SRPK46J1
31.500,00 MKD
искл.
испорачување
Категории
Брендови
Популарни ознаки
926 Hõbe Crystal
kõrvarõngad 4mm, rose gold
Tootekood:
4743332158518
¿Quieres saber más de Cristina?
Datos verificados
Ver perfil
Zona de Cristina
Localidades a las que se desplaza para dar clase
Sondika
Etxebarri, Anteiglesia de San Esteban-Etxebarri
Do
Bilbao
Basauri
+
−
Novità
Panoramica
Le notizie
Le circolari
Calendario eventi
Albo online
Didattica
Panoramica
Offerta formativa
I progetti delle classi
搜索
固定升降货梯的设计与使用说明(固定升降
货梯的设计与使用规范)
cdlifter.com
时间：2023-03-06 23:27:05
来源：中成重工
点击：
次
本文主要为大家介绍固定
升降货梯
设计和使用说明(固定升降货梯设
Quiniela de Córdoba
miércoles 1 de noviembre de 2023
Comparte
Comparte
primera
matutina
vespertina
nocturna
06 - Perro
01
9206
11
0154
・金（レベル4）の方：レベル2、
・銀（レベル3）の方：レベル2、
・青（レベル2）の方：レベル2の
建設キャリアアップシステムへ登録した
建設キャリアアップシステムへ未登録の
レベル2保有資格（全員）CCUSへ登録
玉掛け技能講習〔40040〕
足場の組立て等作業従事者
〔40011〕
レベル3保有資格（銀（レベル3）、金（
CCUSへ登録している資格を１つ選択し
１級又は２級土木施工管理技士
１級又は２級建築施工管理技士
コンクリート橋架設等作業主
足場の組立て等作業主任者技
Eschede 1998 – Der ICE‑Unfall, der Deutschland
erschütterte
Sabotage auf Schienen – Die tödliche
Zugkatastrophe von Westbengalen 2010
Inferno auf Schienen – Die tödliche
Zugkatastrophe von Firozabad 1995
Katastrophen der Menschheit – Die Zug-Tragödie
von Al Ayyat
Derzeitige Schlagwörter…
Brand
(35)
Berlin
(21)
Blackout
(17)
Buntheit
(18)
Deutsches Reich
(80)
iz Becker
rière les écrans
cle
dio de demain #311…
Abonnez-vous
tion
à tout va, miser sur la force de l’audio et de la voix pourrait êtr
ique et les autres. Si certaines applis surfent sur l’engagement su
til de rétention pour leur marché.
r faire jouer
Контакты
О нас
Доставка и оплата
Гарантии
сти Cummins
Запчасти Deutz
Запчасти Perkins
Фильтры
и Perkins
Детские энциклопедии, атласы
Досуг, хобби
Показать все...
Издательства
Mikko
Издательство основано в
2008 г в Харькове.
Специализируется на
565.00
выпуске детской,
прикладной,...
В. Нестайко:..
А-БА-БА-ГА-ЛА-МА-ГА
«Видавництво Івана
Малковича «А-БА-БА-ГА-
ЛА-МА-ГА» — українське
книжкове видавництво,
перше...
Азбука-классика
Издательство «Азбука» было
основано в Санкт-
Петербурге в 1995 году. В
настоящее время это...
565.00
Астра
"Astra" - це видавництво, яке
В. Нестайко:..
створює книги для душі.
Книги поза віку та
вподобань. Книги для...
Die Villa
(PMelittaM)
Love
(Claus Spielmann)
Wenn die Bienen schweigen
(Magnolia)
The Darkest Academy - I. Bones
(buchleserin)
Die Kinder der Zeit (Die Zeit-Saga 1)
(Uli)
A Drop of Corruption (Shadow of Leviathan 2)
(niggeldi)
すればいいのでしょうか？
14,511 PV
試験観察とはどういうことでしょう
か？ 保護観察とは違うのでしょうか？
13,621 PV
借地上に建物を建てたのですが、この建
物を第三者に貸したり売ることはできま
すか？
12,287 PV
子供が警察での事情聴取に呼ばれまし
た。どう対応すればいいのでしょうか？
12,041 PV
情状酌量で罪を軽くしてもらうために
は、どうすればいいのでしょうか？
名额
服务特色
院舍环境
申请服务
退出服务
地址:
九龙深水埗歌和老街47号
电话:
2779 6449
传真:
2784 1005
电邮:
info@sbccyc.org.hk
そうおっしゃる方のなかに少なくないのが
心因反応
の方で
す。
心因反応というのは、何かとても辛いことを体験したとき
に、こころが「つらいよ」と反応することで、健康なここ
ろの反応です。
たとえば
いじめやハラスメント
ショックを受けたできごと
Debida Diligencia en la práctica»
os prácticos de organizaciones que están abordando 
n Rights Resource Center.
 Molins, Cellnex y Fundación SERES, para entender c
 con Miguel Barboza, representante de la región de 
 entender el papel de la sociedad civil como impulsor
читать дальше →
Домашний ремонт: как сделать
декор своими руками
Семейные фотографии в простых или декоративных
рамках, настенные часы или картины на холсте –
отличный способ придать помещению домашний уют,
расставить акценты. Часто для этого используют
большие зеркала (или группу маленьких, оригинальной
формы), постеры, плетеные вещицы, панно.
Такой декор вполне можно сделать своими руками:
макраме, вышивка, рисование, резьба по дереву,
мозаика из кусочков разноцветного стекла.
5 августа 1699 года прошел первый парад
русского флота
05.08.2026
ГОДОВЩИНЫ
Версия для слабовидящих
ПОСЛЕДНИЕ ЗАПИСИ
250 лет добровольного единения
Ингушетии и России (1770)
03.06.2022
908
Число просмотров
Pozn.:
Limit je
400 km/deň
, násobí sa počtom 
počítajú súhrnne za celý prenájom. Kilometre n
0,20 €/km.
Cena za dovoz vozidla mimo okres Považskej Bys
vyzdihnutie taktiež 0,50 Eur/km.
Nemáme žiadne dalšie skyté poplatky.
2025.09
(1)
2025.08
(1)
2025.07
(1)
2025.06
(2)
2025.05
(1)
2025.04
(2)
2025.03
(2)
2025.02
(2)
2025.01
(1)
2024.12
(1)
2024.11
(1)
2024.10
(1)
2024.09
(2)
+---+
TASK BRIEF: Copy out the entries word for word, starting with their first line and ending with the line containing "Offerta formativa", with both of those lines included.

ANSWER SPACE:
SRPK46J1
31.500,00 MKD
искл.
испорачување
Категории
Брендови
Популарни ознаки
926 Hõbe Crystal
kõrvarõngad 4mm, rose gold
Tootekood:
4743332158518
¿Quieres saber más de Cristina?
Datos verificados
Ver perfil
Zona de Cristina
Localidades a las que se desplaza para dar clase
Sondika
Etxebarri, Anteiglesia de San Esteban-Etxebarri
Do
Bilbao
Basauri
+
−
Novità
Panoramica
Le notizie
Le circolari
Calendario eventi
Albo online
Didattica
Panoramica
Offerta formativa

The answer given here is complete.